Health Canada Reminds Canadians to Keep Their "Hotness" In Check During Extreme Heat Conditions

Starting date:
June 20, 2012
Posting date:
June 20, 2012
Type of communication:
Source of recall:
Health Canada
Physical Hazard
General Public
Identification number:


It's the first day of summer and Canadians are eager to get outside and enjoy the weather. Health Canada reminds you to take appropriate action to help protect yourself and your family from extreme heat.

Who is affected

Everyone is at risk from extreme heat. During extreme heat events in Vancouver in 2009 and Montreal in 2010, 307 Canadians died from heat-related causes. Vulnerable populations such as young children, seniors, people with pre-existing medical conditions and those without access to air conditioning are most at risk.

Signs and symptoms of heat stroke and heat exhaustion

  • Dizziness or fainting
  • Nausea or vomiting
  • Headache
  • Rapid breathing and heartbeat
  • Extreme thirst
  • Decreased urination with unusually dark yellow urine

If you or someone in your care experiences any of these symptoms during extreme heat, move to a cool place immediately and drink cool liquids. Water is best.

Heat stroke is a medical emergency and must be treated. Call 911 or your local emergency number immediately if you see someone who is either unconscious, confused or has stopped sweating. While waiting for help, move them to a cool place, apply cold water to large areas of their skin and clothing and fan the person as much as possible.

How to protect yourself from extreme heat

  • If you have a health condition or are taking medication, ask your pharmacist or doctor if this increases your health risk in the heat.
  • Visit neighbours, friends and older family members to make sure they're cool and hydrated.
  • Drink plenty of cool liquids, especially water, before you feel thirsty to decrease your risk of dehydration. Thirst is not a good indicator of dehydration.
  • Reschedule or plan outdoor activities during cooler parts of the day.
  • Wear loose-fitting, light-coloured clothing made of breathable fabric.
  • Never leave people or pets inside a parked vehicle or in direct sunlight.
  • Spend a few hours in a cool place such as a tree-shaded area, swimming facility or an air-conditioned spot such as a public building or shopping mall.
  • Take cool showers or baths until you feel refreshed.
  • Prepare meals that don't need to be cooked in your oven.
  • Block sun out by closing awnings, curtains or blinds during the day.
  • Avoid sun exposure.
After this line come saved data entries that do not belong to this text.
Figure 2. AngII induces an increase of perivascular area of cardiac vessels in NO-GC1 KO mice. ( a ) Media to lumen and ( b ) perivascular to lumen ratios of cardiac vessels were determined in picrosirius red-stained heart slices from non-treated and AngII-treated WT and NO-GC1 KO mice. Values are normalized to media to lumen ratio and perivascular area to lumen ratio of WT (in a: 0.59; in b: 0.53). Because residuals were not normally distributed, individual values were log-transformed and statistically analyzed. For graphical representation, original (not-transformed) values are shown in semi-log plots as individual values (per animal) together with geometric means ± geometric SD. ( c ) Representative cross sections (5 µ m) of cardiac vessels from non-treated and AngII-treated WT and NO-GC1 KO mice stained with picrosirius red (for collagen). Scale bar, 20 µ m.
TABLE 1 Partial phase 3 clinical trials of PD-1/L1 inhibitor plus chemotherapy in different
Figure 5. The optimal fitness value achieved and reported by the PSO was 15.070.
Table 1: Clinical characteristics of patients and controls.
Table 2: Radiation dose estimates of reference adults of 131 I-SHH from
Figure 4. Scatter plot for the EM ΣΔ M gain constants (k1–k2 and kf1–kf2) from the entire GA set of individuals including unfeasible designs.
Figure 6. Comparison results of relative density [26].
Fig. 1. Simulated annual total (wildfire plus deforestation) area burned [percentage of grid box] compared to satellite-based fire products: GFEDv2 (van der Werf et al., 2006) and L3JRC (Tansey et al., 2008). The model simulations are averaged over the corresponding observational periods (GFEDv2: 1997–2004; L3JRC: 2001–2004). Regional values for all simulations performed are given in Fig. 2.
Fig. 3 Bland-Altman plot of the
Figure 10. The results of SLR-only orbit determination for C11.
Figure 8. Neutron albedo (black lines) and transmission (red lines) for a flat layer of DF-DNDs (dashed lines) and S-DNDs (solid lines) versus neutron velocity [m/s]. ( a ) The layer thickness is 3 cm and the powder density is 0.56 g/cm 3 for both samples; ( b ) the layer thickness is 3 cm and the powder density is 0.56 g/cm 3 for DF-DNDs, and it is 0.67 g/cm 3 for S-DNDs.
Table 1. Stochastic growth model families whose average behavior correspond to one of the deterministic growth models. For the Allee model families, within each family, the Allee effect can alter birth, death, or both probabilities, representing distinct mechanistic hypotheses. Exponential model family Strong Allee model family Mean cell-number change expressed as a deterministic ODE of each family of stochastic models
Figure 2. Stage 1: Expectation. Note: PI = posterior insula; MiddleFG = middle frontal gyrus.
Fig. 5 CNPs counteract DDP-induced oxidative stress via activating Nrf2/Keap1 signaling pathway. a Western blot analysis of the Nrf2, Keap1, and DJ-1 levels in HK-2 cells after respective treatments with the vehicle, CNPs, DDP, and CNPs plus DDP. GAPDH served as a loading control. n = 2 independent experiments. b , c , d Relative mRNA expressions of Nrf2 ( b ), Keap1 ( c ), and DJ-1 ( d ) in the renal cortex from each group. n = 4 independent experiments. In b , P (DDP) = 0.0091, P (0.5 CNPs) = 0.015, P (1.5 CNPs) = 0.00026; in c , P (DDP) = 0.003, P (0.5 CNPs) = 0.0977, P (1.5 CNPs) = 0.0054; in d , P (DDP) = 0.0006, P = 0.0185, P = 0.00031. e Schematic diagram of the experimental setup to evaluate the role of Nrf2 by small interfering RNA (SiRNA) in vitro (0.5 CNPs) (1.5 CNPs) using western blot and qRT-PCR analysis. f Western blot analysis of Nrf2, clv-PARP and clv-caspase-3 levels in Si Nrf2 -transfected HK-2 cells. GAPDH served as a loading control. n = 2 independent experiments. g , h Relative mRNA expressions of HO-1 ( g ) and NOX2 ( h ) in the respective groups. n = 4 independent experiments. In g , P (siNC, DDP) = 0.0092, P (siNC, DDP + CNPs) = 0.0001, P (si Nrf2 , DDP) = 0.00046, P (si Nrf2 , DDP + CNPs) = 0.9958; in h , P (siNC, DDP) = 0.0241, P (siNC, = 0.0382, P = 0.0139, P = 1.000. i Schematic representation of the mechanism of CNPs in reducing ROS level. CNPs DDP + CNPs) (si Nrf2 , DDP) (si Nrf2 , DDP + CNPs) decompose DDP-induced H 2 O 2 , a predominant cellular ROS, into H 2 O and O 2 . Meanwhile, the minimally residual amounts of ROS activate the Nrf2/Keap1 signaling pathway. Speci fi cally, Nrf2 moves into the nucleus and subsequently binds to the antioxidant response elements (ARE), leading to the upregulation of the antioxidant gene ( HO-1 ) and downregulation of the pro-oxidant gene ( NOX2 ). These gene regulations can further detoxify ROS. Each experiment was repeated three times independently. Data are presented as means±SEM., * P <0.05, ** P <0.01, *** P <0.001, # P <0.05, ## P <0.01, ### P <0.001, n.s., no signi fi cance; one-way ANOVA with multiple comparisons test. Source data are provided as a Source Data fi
Shade yourself by wearing a wide-brimmed, breathable hat or using an umbrella.
  • Watch for heat alerts, and pay attention to poor air quality forecasts. Consult the #AirQualityHealthIndex at before heading outside.

What is Health Canada doing

There is growing evidence that our climate is changing and that these changes are affecting the health and well-being of people around the world – including Canada. Health Canada is collaborating with researchers and decision-makers around the world to increase knowledge about how a changing climate can affect human health.

In 2007, the Government of Canada announced its intention to help Canadians adapt to a changing climate. Health Canada has developed resources which are available to help health and emergency management communities inform Canadians about recognizing, preparing for, and adapting to extreme heat events. These resources include best practices and lessons learned on developing the Heat Alert and Response System (HARS) which is designed to strengthen the capacity of communities to help protect those most vulnerable, such as seniors and infants, from extreme heat.

In addition, Health Canada has also released a technical guide for health care workers that provides general information on recognizing, treating and preventing extreme heat-related illnesses.